PROBLEM TO SOLVE = Please reproduce, character for character, the lines in the items below, starting with the line containing "# kmm-sample" and going on through the line containing "## Libraries", both included. Output those lines and nothing else.

[[ RECORDED INFORMATION, beginning ]]

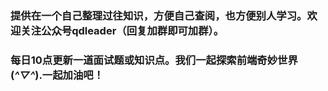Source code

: ### 提供在一个自己整理过往知识，方便自己查阅，也方便别人学习。欢迎关注公众号qdleader（回复加群即可加群）。
### 每日10点更新一道面试题或知识点。我们一起探索前端奇妙世界(*^▽^*).一起加油吧！
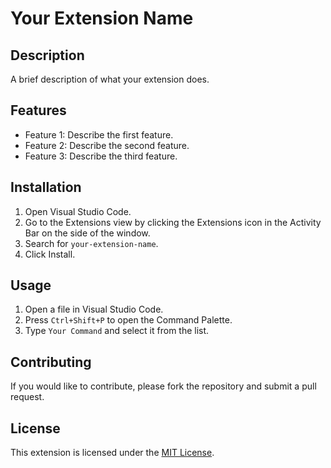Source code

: # Your Extension Name

## Description

A brief description of what your extension does.

## Features

- Feature 1: Describe the first feature.
- Feature 2: Describe the second feature.
- Feature 3: Describe the third feature.

## Installation

1. Open Visual Studio Code.
2. Go to the Extensions view by clicking the Extensions icon in the Activity Bar on the side of the window.
3. Search for `your-extension-name`.
4. Click Install.

## Usage

1. Open a file in Visual Studio Code.
2. Press `Ctrl+Shift+P` to open the Command Palette.
3. Type `Your Command` and select it from the list.

## Contributing

If you would like to contribute, please fork the repository and submit a pull request.

## License

This extension is licensed under the [MIT License](git@github.com:dreamlixia/yayaTest.git).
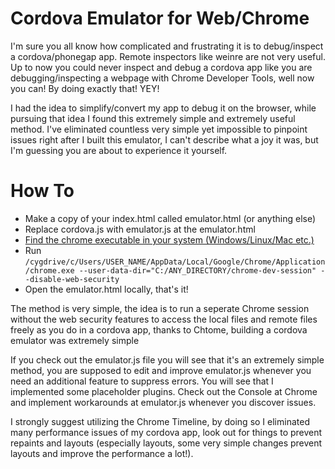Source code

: Cordova Emulator for Web/Chrome
================

I'm sure you all know how complicated and frustrating it is to debug/inspect a cordova/phonegap app. Remote inspectors like weinre are not very useful. Up to now you could never inspect and debug a cordova app like you are debugging/inspecting a webpage with Chrome Developer Tools, well now you can! By doing exactly that! YEY!

I had the idea to simplify/convert my app to debug it on the browser, while pursuing that idea I found this extremely simple and extremely useful method. I've eliminated countless very simple yet impossible to pinpoint issues right after I built this emulator, I can't describe what a joy it was, but I'm guessing you are about to experience it yourself.

<h1>How To</h1>
<ul>
  <li>Make a copy of your index.html called emulator.html (or anything else)</li>
  <li>Replace cordova.js with emulator.js at the emulator.html</li>
  <li><a href="http://lmgtfy.com/?q=where+is+the+chrome+executable" target="_blank">Find the chrome executable in your system (Windows/Linux/Mac etc.)</a></li>
  <li>Run <code>/cygdrive/c/Users/USER_NAME/AppData/Local/Google/Chrome/Application/chrome.exe --user-data-dir="C:/ANY_DIRECTORY/chrome-dev-session" --disable-web-security</code></li>
  <li>Open the emulator.html locally, that's it!</li>
</ul>

The method is very simple, the idea is to run a seperate Chrome session without the web security features to access the local files and remote files freely as you do in a cordova app, thanks to Chtome, building a cordova emulator was extremely simple

If you check out the emulator.js file you will see that it's an extremely simple method, you are supposed to edit and improve emulator.js whenever you need an additional feature to suppress errors. You will see that I implemented some placeholder plugins. Check out the Console at Chrome and implement workarounds at emulator.js whenever you discover issues.

I strongly suggest utilizing the Chrome Timeline, by doing so I eliminated many performance issues of my cordova app, look out for things to prevent repaints and layouts (especially layouts, some very simple changes prevent layouts and improve the performance a lot!).
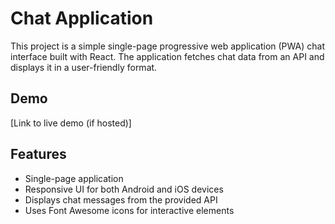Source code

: # Chat Application

This project is a simple single-page progressive web application (PWA) chat interface built with React. The application fetches chat data from an API and displays it in a user-friendly format.


## Demo

[Link to live demo (if hosted)]

## Features

- Single-page application
- Responsive UI for both Android and iOS devices
- Displays chat messages from the provided API
- Uses Font Awesome icons for interactive elements





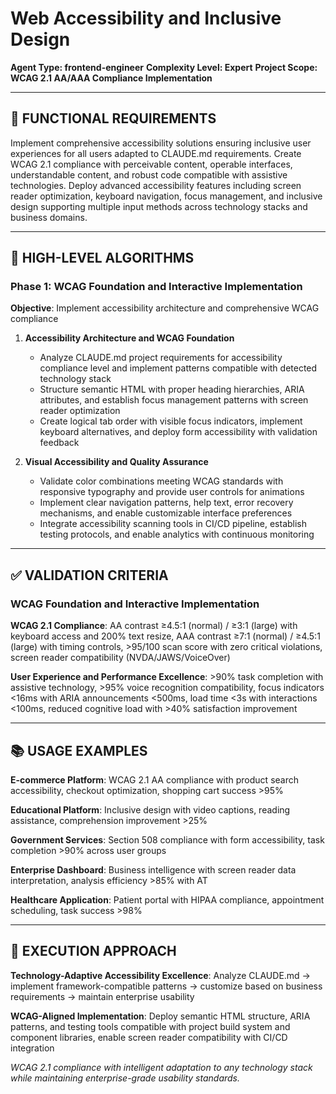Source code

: # Web Accessibility and Inclusive Design

**Agent Type: frontend-engineer**
**Complexity Level: Expert**
**Project Scope: WCAG 2.1 AA/AAA Compliance Implementation**

---

## 🎯 FUNCTIONAL REQUIREMENTS

Implement comprehensive accessibility solutions ensuring inclusive user experiences for all users adapted to CLAUDE.md requirements. Create WCAG 2.1 compliance with perceivable content, operable interfaces, understandable content, and robust code compatible with assistive technologies. Deploy advanced accessibility features including screen reader optimization, keyboard navigation, focus management, and inclusive design supporting multiple input methods across technology stacks and business domains.

---

## 🔄 HIGH-LEVEL ALGORITHMS

### Phase 1: WCAG Foundation and Interactive Implementation
**Objective**: Implement accessibility architecture and comprehensive WCAG compliance

1. **Accessibility Architecture and WCAG Foundation**
   - Analyze CLAUDE.md project requirements for accessibility compliance level and implement patterns compatible with detected technology stack
   - Structure semantic HTML with proper heading hierarchies, ARIA attributes, and establish focus management patterns with screen reader optimization
   - Create logical tab order with visible focus indicators, implement keyboard alternatives, and deploy form accessibility with validation feedback

2. **Visual Accessibility and Quality Assurance**
   - Validate color combinations meeting WCAG standards with responsive typography and provide user controls for animations
   - Implement clear navigation patterns, help text, error recovery mechanisms, and enable customizable interface preferences
   - Integrate accessibility scanning tools in CI/CD pipeline, establish testing protocols, and enable analytics with continuous monitoring

---

## ✅ VALIDATION CRITERIA

### WCAG Foundation and Interactive Implementation
**WCAG 2.1 Compliance**: AA contrast ≥4.5:1 (normal) / ≥3:1 (large) with keyboard access and 200% text resize, AAA contrast ≥7:1 (normal) / ≥4.5:1 (large) with timing controls, >95/100 scan score with zero critical violations, screen reader compatibility (NVDA/JAWS/VoiceOver)

**User Experience and Performance Excellence**: >90% task completion with assistive technology, >95% voice recognition compatibility, focus indicators <16ms with ARIA announcements <500ms, load time <3s with interactions <100ms, reduced cognitive load with >40% satisfaction improvement

---

## 📚 USAGE EXAMPLES

**E-commerce Platform**: WCAG 2.1 AA compliance with product search accessibility, checkout optimization, shopping cart success >95%

**Educational Platform**: Inclusive design with video captions, reading assistance, comprehension improvement >25%

**Government Services**: Section 508 compliance with form accessibility, task completion >90% across user groups

**Enterprise Dashboard**: Business intelligence with screen reader data interpretation, analysis efficiency >85% with AT

**Healthcare Application**: Patient portal with HIPAA compliance, appointment scheduling, task success >98%

---

## 🎯 EXECUTION APPROACH

**Technology-Adaptive Accessibility Excellence**: Analyze CLAUDE.md → implement framework-compatible patterns → customize based on business requirements → maintain enterprise usability

**WCAG-Aligned Implementation**: Deploy semantic HTML structure, ARIA patterns, and testing tools compatible with project build system and component libraries, enable screen reader compatibility with CI/CD integration

*WCAG 2.1 compliance with intelligent adaptation to any technology stack while maintaining enterprise-grade usability standards.*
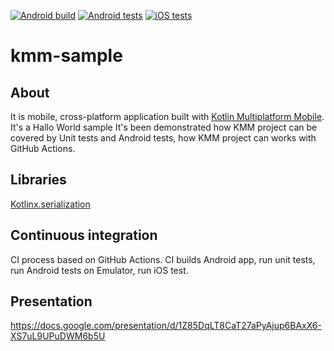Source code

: [![Android build](https://github.com/siarhei-luskanau/kmm-sample/actions/workflows/android_build.yml/badge.svg)](https://github.com/siarhei-luskanau/kmm-sample/actions/workflows/android_build.yml)
[![Android tests](https://github.com/siarhei-luskanau/kmm-sample/actions/workflows/android_tests.yml/badge.svg)](https://github.com/siarhei-luskanau/kmm-sample/actions/workflows/android_tests.yml)
[![iOS tests](https://github.com/siarhei-luskanau/kmm-sample/actions/workflows/ios_tests.yml/badge.svg)](https://github.com/siarhei-luskanau/kmm-sample/actions/workflows/ios_tests.yml)

# kmm-sample

## About

It is mobile, cross-platform application built with [Kotlin Multiplatform Mobile](https://kotlinlang.org/lp/mobile/). It's a Hallo World sample
It's been demonstrated how KMM project can be covered by Unit tests and Android tests, how KMM project can works with GitHub Actions.

## Libraries

[Kotlinx.serialization](https://github.com/Kotlin/kotlinx.serialization)

## Continuous integration

CI process based on GitHub Actions. CI builds Android app, run unit tests, run Android tests on Emulator, run iOS test.

## Presentation
https://docs.google.com/presentation/d/1Z85DqLT8CaT27aPyAjup6BAxX6-XS7uL9UPuDWM6b5U
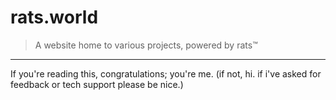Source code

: # rats.world
> A website home to various projects, powered by rats:tm:
---
If you're reading this, congratulations; you're me. (if not, hi. if i've asked for feedback or tech support please be nice.)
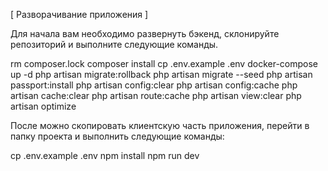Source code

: [ Разворачивание приложения ]

Для начала вам необходимо развернуть бэкенд, склонируйте репозиторий и выполните следующие команды.

rm composer.lock
composer install
cp .env.example .env
docker-compose up -d
php artisan migrate:rollback
php artisan migrate --seed
php artisan passport:install
php artisan config:clear
php artisan config:cache
php artisan cache:clear
php artisan route:cache
php artisan view:clear
php artisan optimize

После можно скопировать клиентскую часть приложения, перейти в 
папку проекта и выполнить следующие команды:

cp .env.example .env
npm install
npm run dev
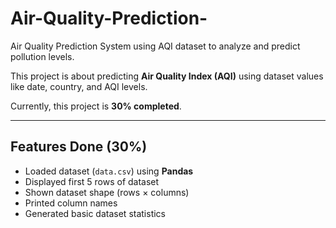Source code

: # Air-Quality-Prediction-
Air Quality Prediction System using AQI dataset to analyze and predict pollution levels.

This project is about predicting **Air Quality Index (AQI)** using dataset values like date, country, and AQI levels.  

Currently, this project is **30% completed**.  

---

##  Features Done (30%)  
- Loaded dataset (`data.csv`) using **Pandas**  
- Displayed first 5 rows of dataset  
- Shown dataset shape (rows × columns)  
- Printed column names  
- Generated basic dataset statistics  

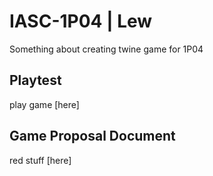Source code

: # IASC-1P04 | Lew

Something about creating twine game for 1P04

## Playtest

play game [here]

## Game Proposal Document

red stuff [here]
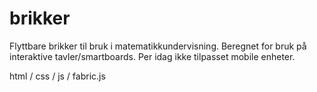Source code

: # brikker
Flyttbare brikker til bruk i matematikkundervisning.
Beregnet for bruk på interaktive tavler/smartboards.
Per idag ikke tilpasset mobile enheter.

html / css / js / fabric.js

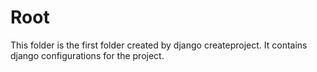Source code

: # Root

This folder is the first folder created by django createproject.
It contains django configurations for the project.
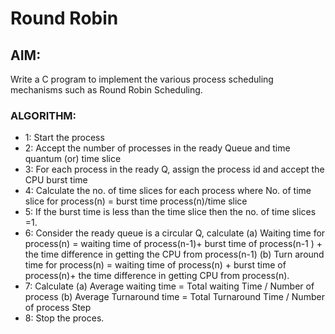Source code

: # Round Robin

## AIM:
Write a C program to implement the various process scheduling mechanisms such as Round
Robin Scheduling.
 
### ALGORITHM:
- 1: Start the process
- 2: Accept the number of processes in the ready Queue and time quantum (or) time slice
- 3: For each process in the ready Q, assign the process id and accept the CPU burst time
- 4: Calculate the no. of time slices for each process where
     No. of time slice for process(n) = burst time process(n)/time slice
- 5: If the burst time is less than the time slice then the no. of time slices =1.
- 6: Consider the ready queue is a circular Q, calculate
        (a) Waiting time for process(n) = waiting time of process(n-1)+ burst time of process(n-1 ) +
              the time difference in getting the CPU from process(n-1)
        (b) Turn around time for process(n) = waiting time of process(n) + burst time of process(n)+ the
               time difference in getting CPU from process(n).
- 7: Calculate
       (a) Average waiting time = Total waiting Time / Number of process
    (b) Average Turnaround time = Total Turnaround Time / Number of process Step 
- 8: Stop the proces.

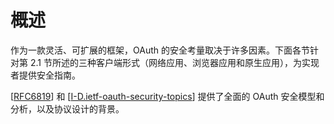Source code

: # 概述

作为一款灵活、可扩展的框架，OAuth 的安全考量取决于许多因素。下面各节针对第 2.1 节所述的三种客户端形式（网络应用、浏览器应用和原生应用），为实现者提供安全指南。

[[RFC6819](https://www.rfc-editor.org/info/rfc6819)] 和 [[I-D.ietf-oauth-security-topics](https://datatracker.ietf.org/doc/html/draft-ietf-oauth-security-topics-27)] 提供了全面的 OAuth 安全模型和分析，以及协议设计的背景。
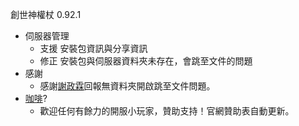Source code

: 創世神權杖 0.92.1

* 伺服器管理
    -  支援 安裝包資訊與分享資訊
    -  修正 安裝包與伺服器資料夾未存在，會跳至文件的問題
* 感謝
    -  感謝[謝政霖](https://www.youtube.com/channel/UCKtRUd9iFrsVBFaK-KaeGWg)回報無資料夾開啟跳至文件問題。
* [咖啡](http://bit.ly/mcscpterdonation)?
    -  歡迎任何有餘力的開服小玩家，贊助支持！官網贊助表自動更新。
    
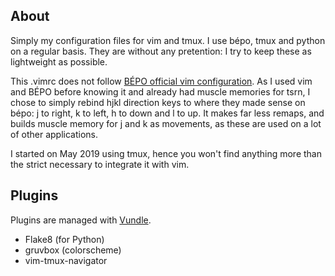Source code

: ## About

Simply my configuration files for vim and tmux. I use bépo, tmux and python on a regular basis. They are without any pretention: I try to keep these as lightweight as possible.

This .vimrc does not follow [BÉPO official vim configuration](https://bepo.fr/wiki/Vim). As I used vim and BÉPO before knowing it and already had muscle memories for tsrn, I chose to simply rebind hjkl direction keys to where they made sense on bépo: j to right, k to left, h to down and l to up.
It makes far less remaps, and builds muscle memory for j and k as movements, as these are used on a lot of other applications.

I started on May 2019 using tmux, hence you won't find anything more than the strict necessary to integrate it with vim.

## Plugins

Plugins are managed with [Vundle](https://github.com/VundleVim/Vundle.vim).
- Flake8 (for Python)
- gruvbox (colorscheme)
- vim-tmux-navigator
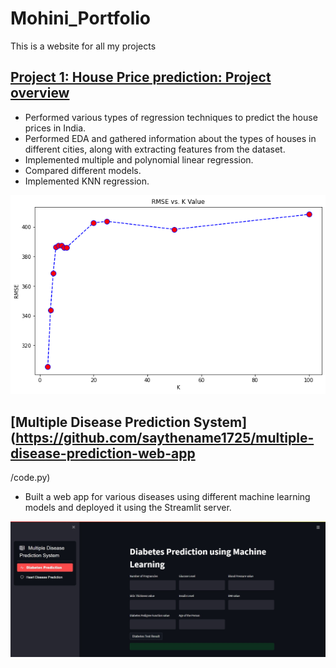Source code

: # Mohini_Portfolio
This is a website for all my projects

## [Project 1: House Price prediction: Project overview](https://github.com/saythename1725/House-price-prediction-/blob/main/House%20price%20prediction.ipynb)
* Performed various types of regression techniques to predict the house prices in India.
* Performed EDA and gathered information about the types of houses in different cities, along with extracting features from the dataset.
* Implemented multiple and polynomial linear regression.
* Compared different models.
* Implemented KNN regression.

![House Price Prediction](/images/download.png)

## [Multiple Disease Prediction System](https://github.com/saythename1725/multiple-disease-prediction-web-app
/code.py)
* Built a web app for various diseases using different machine learning models and deployed it using the Streamlit server.

![Multiple Disease Prediction System](/images/web-screenshot-26-05-2023.jpg)

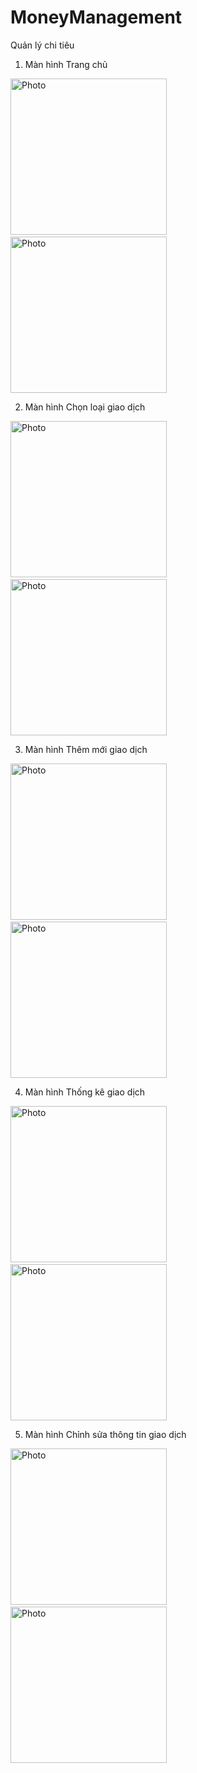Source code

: # MoneyManagement
 Quản lý chi tiêu

1. Màn hình Trang chủ
 
<img src="https://user-images.githubusercontent.com/51352139/108980239-0b470680-76be-11eb-9a27-fb797121cae6.jpg" alt="Photo" width="250" /> &nbsp;&nbsp;&nbsp;&nbsp; <img src="https://user-images.githubusercontent.com/51352139/108980244-0c783380-76be-11eb-8b6b-90ea449762cf.jpg" alt="Photo" width="250" />



2. Màn hình Chọn loại giao dịch

<img src="https://user-images.githubusercontent.com/51352139/108980246-0d10ca00-76be-11eb-9196-64549cded069.jpg" alt="Photo" width="250" /> &nbsp;&nbsp;&nbsp;&nbsp; <img src="https://user-images.githubusercontent.com/51352139/108980248-0da96080-76be-11eb-9743-c8dbe982c897.jpg" alt="Photo" width="250" />



3. Màn hình Thêm mới giao dịch

<img src="https://user-images.githubusercontent.com/51352139/108980249-0da96080-76be-11eb-9a68-9c8994f86934.jpg" alt="Photo" width="250" /> &nbsp;&nbsp;&nbsp;&nbsp; <img src="https://user-images.githubusercontent.com/51352139/108980251-0e41f700-76be-11eb-966c-474d87e70358.jpg" alt="Photo" width="250" />



4. Màn hình Thống kê giao dịch

<img src="https://user-images.githubusercontent.com/51352139/108980254-0eda8d80-76be-11eb-9c0e-96c2a7de933b.jpg" alt="Photo" width="250" /> &nbsp;&nbsp;&nbsp;&nbsp; <img src="https://user-images.githubusercontent.com/51352139/108980256-0eda8d80-76be-11eb-8f2a-e19213349bc0.jpg" alt="Photo" width="250" />



5. Màn hình Chỉnh sửa thông tin giao dịch

<img src="https://user-images.githubusercontent.com/51352139/108980259-0f732400-76be-11eb-86d9-95ac71a3e98a.jpg" alt="Photo" width="250" /> &nbsp;&nbsp;&nbsp;&nbsp; <img src="https://user-images.githubusercontent.com/51352139/108980262-100bba80-76be-11eb-8f7a-7e78bca61a3f.jpg" alt="Photo" width="250" />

[[ RECORDED INFORMATION, end ]]

OUTPUT =
# kmm-sample

## About

It is mobile, cross-platform application built with [Kotlin Multiplatform Mobile](https://kotlinlang.org/lp/mobile/). It's a Hallo World sample
It's been demonstrated how KMM project can be covered by Unit tests and Android tests, how KMM project can works with GitHub Actions.

## Libraries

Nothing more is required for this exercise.